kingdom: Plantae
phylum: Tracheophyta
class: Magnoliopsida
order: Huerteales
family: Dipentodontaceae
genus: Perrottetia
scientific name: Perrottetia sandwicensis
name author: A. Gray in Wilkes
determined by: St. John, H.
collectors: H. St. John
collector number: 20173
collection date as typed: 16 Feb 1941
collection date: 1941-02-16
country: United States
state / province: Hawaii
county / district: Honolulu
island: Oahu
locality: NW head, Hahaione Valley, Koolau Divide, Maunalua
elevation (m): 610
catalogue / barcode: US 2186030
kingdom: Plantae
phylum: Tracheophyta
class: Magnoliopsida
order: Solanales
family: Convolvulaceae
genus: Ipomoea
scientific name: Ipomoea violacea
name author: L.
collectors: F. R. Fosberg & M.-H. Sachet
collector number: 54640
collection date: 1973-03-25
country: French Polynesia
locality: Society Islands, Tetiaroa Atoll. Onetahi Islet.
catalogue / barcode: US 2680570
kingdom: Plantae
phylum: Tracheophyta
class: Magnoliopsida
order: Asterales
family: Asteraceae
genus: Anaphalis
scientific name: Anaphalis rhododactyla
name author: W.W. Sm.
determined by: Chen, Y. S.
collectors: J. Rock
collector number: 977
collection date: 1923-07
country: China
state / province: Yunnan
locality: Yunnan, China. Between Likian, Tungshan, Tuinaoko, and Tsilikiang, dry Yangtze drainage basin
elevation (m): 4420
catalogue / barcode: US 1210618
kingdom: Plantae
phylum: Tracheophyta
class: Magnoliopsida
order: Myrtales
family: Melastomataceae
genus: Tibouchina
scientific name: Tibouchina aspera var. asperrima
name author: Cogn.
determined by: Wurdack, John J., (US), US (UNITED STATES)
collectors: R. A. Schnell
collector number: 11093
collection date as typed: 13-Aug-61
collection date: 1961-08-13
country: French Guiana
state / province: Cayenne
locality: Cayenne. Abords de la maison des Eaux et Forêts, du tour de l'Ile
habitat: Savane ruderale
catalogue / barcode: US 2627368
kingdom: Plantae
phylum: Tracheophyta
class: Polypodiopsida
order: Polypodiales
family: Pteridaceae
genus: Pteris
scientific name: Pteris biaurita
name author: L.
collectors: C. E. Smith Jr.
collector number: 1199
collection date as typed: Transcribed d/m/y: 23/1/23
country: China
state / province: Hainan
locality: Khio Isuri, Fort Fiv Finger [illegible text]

○ ○ ○ ○ ○ ○ ○

*WHAT TO WORK ON*
Write out the lines above from the one containing "country: French Polynesia" through the one containing "state / province: Yunnan", both included, reproducing each character for character.

*RESPONSE TO THIS TASK*
country: French Polynesia
locality: Society Islands, Tetiaroa Atoll. Onetahi Islet.
catalogue / barcode: US 2680570
kingdom: Plantae
phylum: Tracheophyta
class: Magnoliopsida
order: Asterales
family: Asteraceae
genus: Anaphalis
scientific name: Anaphalis rhododactyla
name author: W.W. Sm.
determined by: Chen, Y. S.
collectors: J. Rock
collector number: 977
collection date: 1923-07
country: China
state / province: Yunnan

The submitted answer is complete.